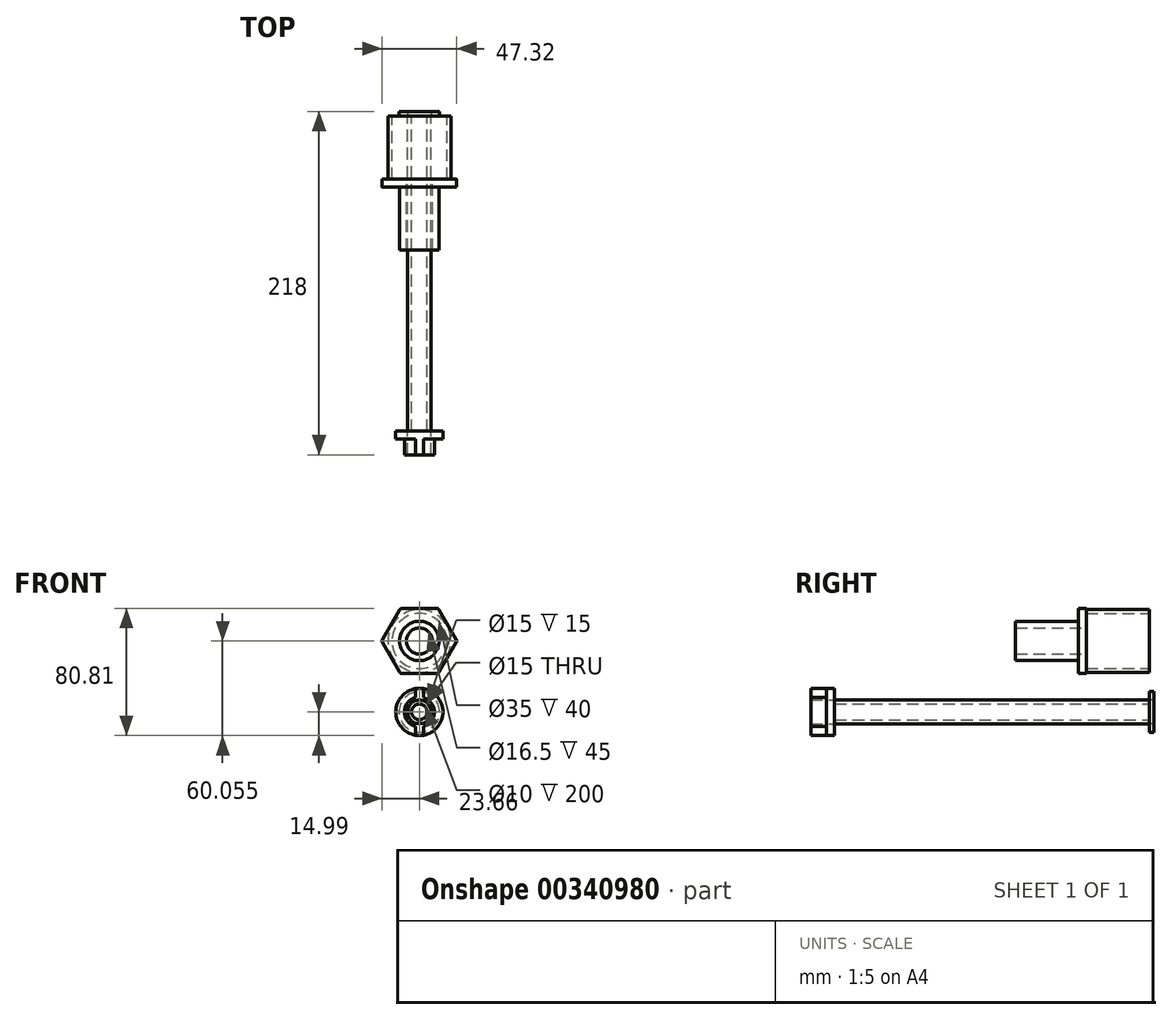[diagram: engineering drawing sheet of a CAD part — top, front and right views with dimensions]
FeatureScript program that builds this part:
annotation { "Feature Type Name" : "Feature", "Feature Type Description" : "" }
export const myFeature = defineFeature(function(context is Context, id is Id, definition is map)
    precondition{}
    {
        {
            var Q0;
            Q0=qCreatedBy(makeId("Front.planeOp"),FACE);
            var sketch = newSketch(context, id + "F0", { "sketchPlane" : qUnion([Q0])});
            skCircle(sketch, "E0", {"center": v(0, 0) * mm, "radius": 7.5 * mm});
            skCircle(sketch, "E1", {"center": v(0, 0) * mm, "radius": 5 * mm});
            skSolve(sketch);
        }
        {
            var Q0;
            Q0=makeQuery(id+"F0.imprint","IMPRINT",FACE,{"disambiguationData":[TD([[makeQuery(id+"F0.imprint","IMPRINT",EDGE,{"derivedFrom":sQuery(id+"F0.wireOp",EDGE,"E0")}),1.0]])]});
            extrude(context, id + "F1", {"entities" : qUnion([Q0]), "depth" : 200 * mm});
        }
        {
            var Q0;
            Q0=makeQuery(id+"F1.opExtrude","CAP_FACE",FACE,{"disambiguationData":[OSD([sQuery(id+"F0.wireOp",EDGE,"E0"),sQuery(id+"F0.wireOp",EDGE,"E1")])],"isStart":false});
            var sketch = newSketch(context, id + "F2", { "sketchPlane" : qUnion([Q0])});
            skCircle(sketch, "E2", {"center": v(0, 0) * mm, "radius": 7.5 * mm});
            skCircle(sketch, "E3", {"center": v(0, 0) * mm, "radius": 14.99 * mm});
            skSolve(sketch);
        }
        {
            var Q0;
            Q0=makeQuery(id+"F2.imprint","IMPRINT",FACE,{"disambiguationData":[TD([[makeQuery(id+"F2.imprint","IMPRINT",EDGE,{"derivedFrom":sQuery(id+"F2.wireOp",EDGE,"E2")}),-1.0]])]});
            extrude(context, id + "F3", {"entities" : qUnion([Q0]), "depth" : 5 * mm});
        }
        {
            var Q0;
            Q0=makeQuery(id+"F3.opExtrude","CAP_FACE",FACE,{"disambiguationData":[OSD([sQuery(id+"F2.wireOp",EDGE,"E2"),sQuery(id+"F2.wireOp",EDGE,"E3")])],"isStart":false});
            var sketch = newSketch(context, id + "F4", { "sketchPlane" : qUnion([Q0])});
            skCircle(sketch, "E4", {"center": v(0, 0) * mm, "radius": 14.99 * mm});
            skCircle(sketch, "E5", {"center": v(0, 0) * mm, "radius": 7.5 * mm});
            skCircle(sketch, "E6", {"center": v(0, 0) * mm, "radius": 9.5 * mm});
            skLineSegment(sketch, "E7", {"start": v(-2.5, 9.17) * mm, "end": v(-2.5, 14.78) * mm});
            skLineSegment(sketch, "E8", {"start": v(2.5, 9.17) * mm, "end": v(2.5, 14.78) * mm});
            skLineSegment(sketch, "E9", {"start": v(2.5, -9.17) * mm, "end": v(2.5, -14.78) * mm});
            skLineSegment(sketch, "E10", {"start": v(-2.5, -9.17) * mm, "end": v(-2.5, -14.78) * mm});
            skLineSegment(sketch, "E11", {"start": v(-2.5, 11.97) * mm, "end": v(0, 11.97) * mm, "construction": true});
            skLineSegment(sketch, "E12", {"start": v(0, 11.97) * mm, "end": v(2.5, 11.97) * mm, "construction": true});
            skLineSegment(sketch, "E13", {"start": v(-2.5, -11.97) * mm, "end": v(0, -11.97) * mm, "construction": true});
            skLineSegment(sketch, "E14", {"start": v(0, -11.97) * mm, "end": v(2.5, -11.97) * mm, "construction": true});
            skLineSegment(sketch, "E15", {"start": v(-2.5, -9.17) * mm, "end": v(-2.5, 9.17) * mm, "construction": true});
            skSolve(sketch);
        }
        {
            var Q0;
            {var subQ0=sQuery(id+"F4.wireOp",EDGE,"E7");Q0=makeQuery(id+"F4.imprint","IMPRINT",FACE,{"disambiguationData":[TD([[makeQuery(id+"F4.imprint","IMPRINT",EDGE,{"derivedFrom":subQ0}),-1.0]])]});}
            var Q1;
            {var subQ0=sQuery(id+"F4.wireOp",EDGE,"E9");Q1=makeQuery(id+"F4.imprint","IMPRINT",FACE,{"disambiguationData":[TD([[makeQuery(id+"F4.imprint","IMPRINT",EDGE,{"derivedFrom":subQ0}),-1.0]])]});}
            var Q2;
            Q2=makeQuery(id+"F4.imprint","IMPRINT",FACE,{"disambiguationData":[TD([[makeQuery(id+"F4.imprint","IMPRINT",EDGE,{"derivedFrom":sQuery(id+"F4.wireOp",EDGE,"E5")}),-1.0]])]});
            extrude(context, id + "F5", {"entities" : qUnion([Q0, Q1, Q2]), "operationType" : NewBodyOperationType.ADD, "depth" : 10 * mm});
        }
        {
            var Q0;
            Q0=qCreatedBy(makeId("Front.planeOp"),FACE);
            var sketch = newSketch(context, id + "F6", { "sketchPlane" : qUnion([Q0])});
            skCircle(sketch, "E16", {"center": v(0, 45.07) * mm, "radius": 17.5 * mm});
            skCircle(sketch, "E17", {"center": v(0, 45.07) * mm, "radius": 20 * mm});
            skSolve(sketch);
        }
        {
            var Q0;
            Q0 = qSketchRegion(id + "F6", true);
            extrude(context, id + "F7", {"entities" : qUnion([Q0]), "depth" : 40 * mm});
        }
        {
            var Q0;
            Q0=makeQuery(id+"F7.opExtrude","CAP_FACE",FACE,{"disambiguationData":[OSD([sQuery(id+"F6.wireOp",EDGE,"E16"),sQuery(id+"F6.wireOp",EDGE,"E17")])],"isStart":false});
            var sketch = newSketch(context, id + "F8", { "sketchPlane" : qUnion([Q0])});
            skCircle(sketch, "E18.cCircle", {"center": v(0, 45.07) * mm, "radius": 20.76 * mm, "construction": true});
            skLineSegment(sketch, "E18.0", {"start": v(-10.83, 65.82) * mm, "end": v(10.83, 65.82) * mm});
            skLineSegment(sketch, "E18.1", {"start": v(12.56, 64.82) * mm, "end": v(23.4, 46.07) * mm});
            skLineSegment(sketch, "E18.2", {"start": v(23.4, 44.07) * mm, "end": v(12.56, 25.3) * mm});
            skLineSegment(sketch, "E18.3", {"start": v(10.83, 24.3) * mm, "end": v(-10.83, 24.3) * mm});
            skLineSegment(sketch, "E18.4", {"start": v(-12.56, 25.3) * mm, "end": v(-23.4, 44.07) * mm});
            skLineSegment(sketch, "E18.5", {"start": v(-23.4, 46.07) * mm, "end": v(-12.56, 64.82) * mm});
            skPoint(sketch, "E18.0.midPoint", {"position": v(0, 65.82) * mm});
            skCircle(sketch, "E19", {"center": v(0, 45.07) * mm, "radius": 8.25 * mm});
            skPoint(sketch, "E20.visualSharp", {"position": v(-23.97, 45.07) * mm});
            skArc(sketch, "E20.filletArc", {"start": v(-23.4, 46.07) * mm, "mid": v(-23.66, 45.07) * mm, "end": v(-23.4, 44.07) * mm});
            skPoint(sketch, "E21.visualSharp", {"position": v(-11.98, 24.3) * mm});
            skArc(sketch, "E21.filletArc", {"start": v(-12.56, 25.3) * mm, "mid": v(-11.83, 24.58) * mm, "end": v(-10.83, 24.3) * mm});
            skPoint(sketch, "E22.visualSharp", {"position": v(11.98, 24.3) * mm});
            skArc(sketch, "E22.filletArc", {"start": v(10.83, 24.3) * mm, "mid": v(11.83, 24.58) * mm, "end": v(12.56, 25.3) * mm});
            skPoint(sketch, "E23.visualSharp", {"position": v(23.97, 45.07) * mm});
            skArc(sketch, "E23.filletArc", {"start": v(23.4, 44.07) * mm, "mid": v(23.66, 45.07) * mm, "end": v(23.4, 46.07) * mm});
            skPoint(sketch, "E24.visualSharp", {"position": v(11.98, 65.82) * mm});
            skArc(sketch, "E24.filletArc", {"start": v(12.56, 64.82) * mm, "mid": v(11.83, 65.55) * mm, "end": v(10.83, 65.82) * mm});
            skPoint(sketch, "E25.visualSharp", {"position": v(-11.98, 65.82) * mm});
            skArc(sketch, "E25.filletArc", {"start": v(-10.83, 65.82) * mm, "mid": v(-11.83, 65.55) * mm, "end": v(-12.56, 64.82) * mm});
            skSolve(sketch);
        }
        {
            var Q0;
            Q0 = qSketchRegion(id + "F8", true);
            extrude(context, id + "F9", {"entities" : qUnion([Q0]), "operationType" : NewBodyOperationType.ADD, "depth" : 5 * mm});
        }
        {
            var Q0;
            Q0=makeQuery(id+"F9.opExtrude","CAP_FACE",FACE,{"disambiguationData":[OSD([sQuery(id+"F8.wireOp",EDGE,"E18.0"),sQuery(id+"F8.wireOp",EDGE,"E18.1"),sQuery(id+"F8.wireOp",EDGE,"E18.2"),sQuery(id+"F8.wireOp",EDGE,"E18.3"),sQuery(id+"F8.wireOp",EDGE,"E18.4"),sQuery(id+"F8.wireOp",EDGE,"E18.5"),sQuery(id+"F8.wireOp",EDGE,"E19"),sQuery(id+"F8.wireOp",EDGE,"E20.filletArc"),sQuery(id+"F8.wireOp",EDGE,"E21.filletArc"),sQuery(id+"F8.wireOp",EDGE,"E22.filletArc"),sQuery(id+"F8.wireOp",EDGE,"E23.filletArc"),sQuery(id+"F8.wireOp",EDGE,"E24.filletArc"),sQuery(id+"F8.wireOp",EDGE,"E25.filletArc")])],"isStart":false});
            var sketch = newSketch(context, id + "F10", { "sketchPlane" : qUnion([Q0])});
            skCircle(sketch, "E26", {"center": v(0, 45.07) * mm, "radius": 8.25 * mm});
            skCircle(sketch, "E27", {"center": v(0, 45.07) * mm, "radius": 12.5 * mm});
            skSolve(sketch);
        }
        {
            var Q0;
            Q0 = qSketchRegion(id + "F10", true);
            extrude(context, id + "F11", {"entities" : qUnion([Q0]), "operationType" : NewBodyOperationType.ADD, "depth" : 40 * mm});
        }
        {
            var Q0;
            Q0=makeQuery(id+"F1.opExtrude","CAP_FACE",FACE,{"disambiguationData":[OSD([sQuery(id+"F0.wireOp",EDGE,"E0"),sQuery(id+"F0.wireOp",EDGE,"E1")])],"isStart":true});
            var sketch = newSketch(context, id + "F12", { "sketchPlane" : qUnion([Q0])});
            skCircle(sketch, "E28", {"center": v(0, 0) * mm, "radius": 7.5 * mm});
            skCircle(sketch, "E29", {"center": v(0, 0) * mm, "radius": 12.87 * mm});
            skSolve(sketch);
        }
        {
            var Q0;
            Q0 = qSketchRegion(id + "F12", true);
            extrude(context, id + "F13", {"entities" : qUnion([Q0]), "depth" : 3 * mm});
        }
    });
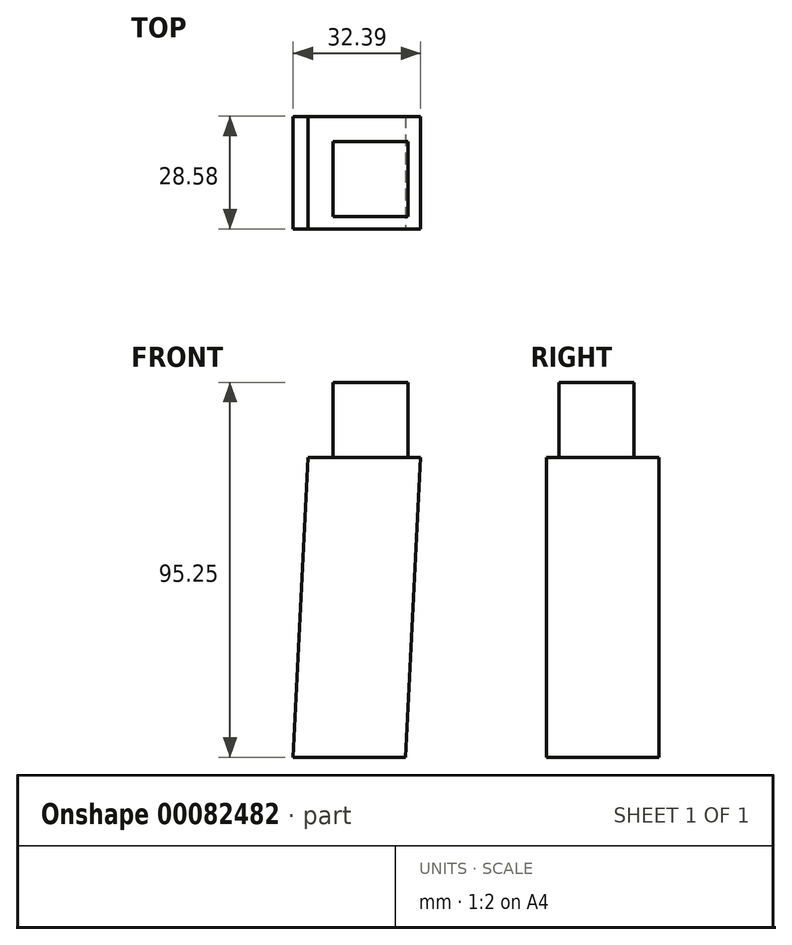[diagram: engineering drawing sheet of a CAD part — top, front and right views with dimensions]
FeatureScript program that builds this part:
annotation { "Feature Type Name" : "Feature", "Feature Type Description" : "" }
export const myFeature = defineFeature(function(context is Context, id is Id, definition is map)
    precondition{}
    {
        {
            var Q0;
            Q0=qCreatedBy(makeId("Top.planeOp"),FACE);
            var sketch = newSketch(context, id + "F0", { "sketchPlane" : qUnion([Q0])});
            skLineSegment(sketch, "E0.bottom", {"start": v(14.29, 14.29) * mm, "end": v(-14.29, 14.29) * mm});
            skLineSegment(sketch, "E0.top", {"start": v(14.29, -14.29) * mm, "end": v(-14.29, -14.29) * mm});
            skLineSegment(sketch, "E0.left", {"start": v(14.29, 14.29) * mm, "end": v(14.29, -14.29) * mm});
            skLineSegment(sketch, "E0.right", {"start": v(-14.29, 14.29) * mm, "end": v(-14.29, -14.29) * mm});
            skPoint(sketch, "E0.middle", {"position": v(0, 0) * mm});
            skSolve(sketch);
        }
        {
            var Q0;
            Q0=qCreatedBy(makeId("Front.planeOp"),FACE);
            var sketch = newSketch(context, id + "F1", { "sketchPlane" : qUnion([Q0])});
            skLineSegment(sketch, "E1", {"start": v(0, 0) * mm, "end": v(3.8, 76.2) * mm});
            skSolve(sketch);
        }
        {
            var Q0;
            Q0=qSketchRegion(id+"F0",true);
            var Q1;
            Q1=qConstructionFilter(qBodyType(qCreatedBy(id+"F1",EDGE),BodyType.WIRE),ConstructionObject.NO);
            sweep(context, id + "F2", {"profiles" : qUnion([Q0]), "path" : qUnion([Q1])});
        }
        {
            var Q0;
            Q0=makeQuery(id+"F2.opSweep","CAP_FACE",FACE,{"disambiguationData":[OSD([sQuery(id+"F0.wireOp",EDGE,"E0.bottom"),sQuery(id+"F0.wireOp",EDGE,"E0.top"),sQuery(id+"F0.wireOp",EDGE,"E0.left"),sQuery(id+"F0.wireOp",EDGE,"E0.right"),sQuery(id+"F1.wireOp",VERTEX,"E1.end")])],"isStart":false});
            var sketch = newSketch(context, id + "F3", { "sketchPlane" : qUnion([Q0])});
            skLineSegment(sketch, "E2.bottom", {"start": v(-4.13, 7.94) * mm, "end": v(14.92, 7.94) * mm});
            skLineSegment(sketch, "E2.top", {"start": v(-4.13, -11.11) * mm, "end": v(14.92, -11.11) * mm});
            skLineSegment(sketch, "E2.left", {"start": v(-4.13, 7.94) * mm, "end": v(-4.13, -11.11) * mm});
            skLineSegment(sketch, "E2.right", {"start": v(14.92, 7.94) * mm, "end": v(14.92, -11.11) * mm});
            skSolve(sketch);
        }
        {
            var Q0;
            Q0=qSketchRegion(id+"F3",true);
            extrude(context, id + "F4", {"entities" : qUnion([Q0]), "operationType" : NewBodyOperationType.ADD, "depth" : 19.05 * mm});
        }
    });
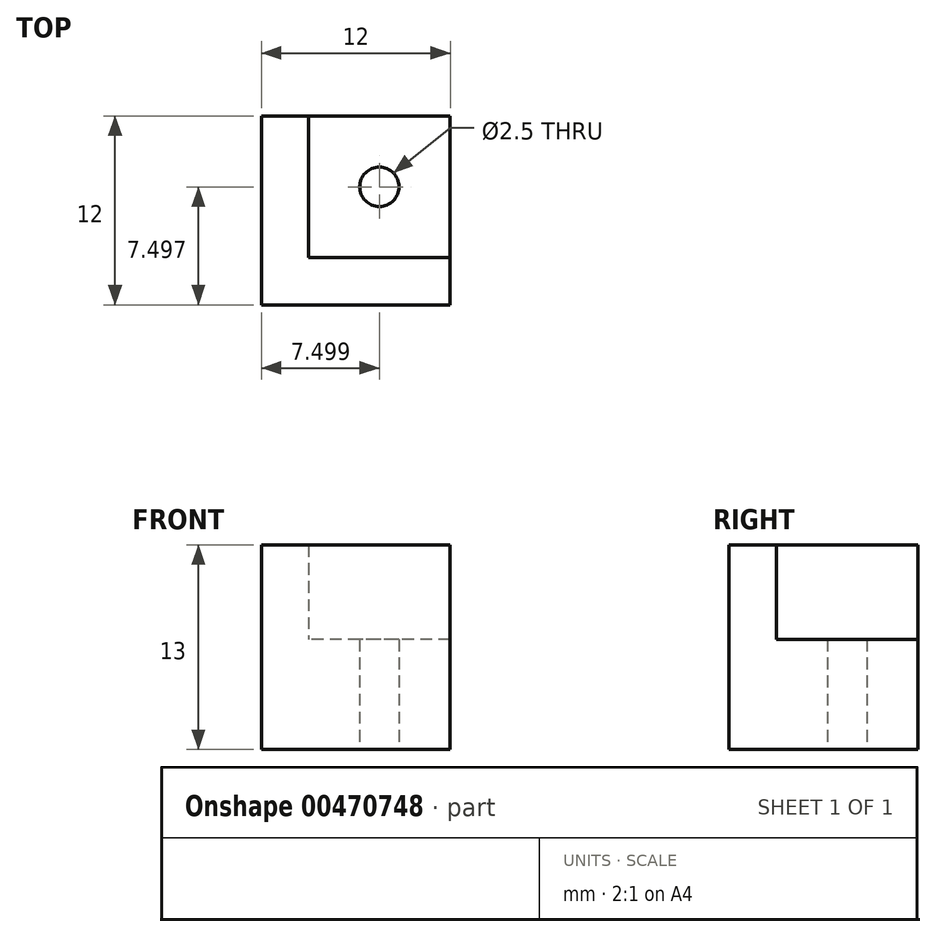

********

__WHAT THE TASK ASKS__
Which lines of the records contain the string "derivedFrom", with case counting? Report each such line in full.

__ANSWER FOR THE TASK__
            Q0=makeQuery(id+"F0.imprint","IMPRINT",FACE,{"disambiguationData":[TD([[makeQuery(id+"F0.imprint","IMPRINT",EDGE,{"derivedFrom":sQuery(id+"F0.wireOp",EDGE,"E0")}),1.0]])]});
            Q0=makeQuery(id+"F2.imprint","IMPRINT",FACE,{"disambiguationData":[TD([[makeQuery(id+"F2.imprint","IMPRINT",EDGE,{"derivedFrom":sQuery(id+"F2.wireOp",EDGE,"E2")}),-1.0]])]});
            {var subQ0=sQuery(id+"F4.wireOp",EDGE,"E7");Q0=makeQuery(id+"F4.imprint","IMPRINT",FACE,{"disambiguationData":[TD([[makeQuery(id+"F4.imprint","IMPRINT",EDGE,{"derivedFrom":subQ0}),-1.0]])]});}
            {var subQ0=sQuery(id+"F4.wireOp",EDGE,"E9");Q1=makeQuery(id+"F4.imprint","IMPRINT",FACE,{"disambiguationData":[TD([[makeQuery(id+"F4.imprint","IMPRINT",EDGE,{"derivedFrom":subQ0}),-1.0]])]});}
            Q2=makeQuery(id+"F4.imprint","IMPRINT",FACE,{"disambiguationData":[TD([[makeQuery(id+"F4.imprint","IMPRINT",EDGE,{"derivedFrom":sQuery(id+"F4.wireOp",EDGE,"E5")}),-1.0]])]});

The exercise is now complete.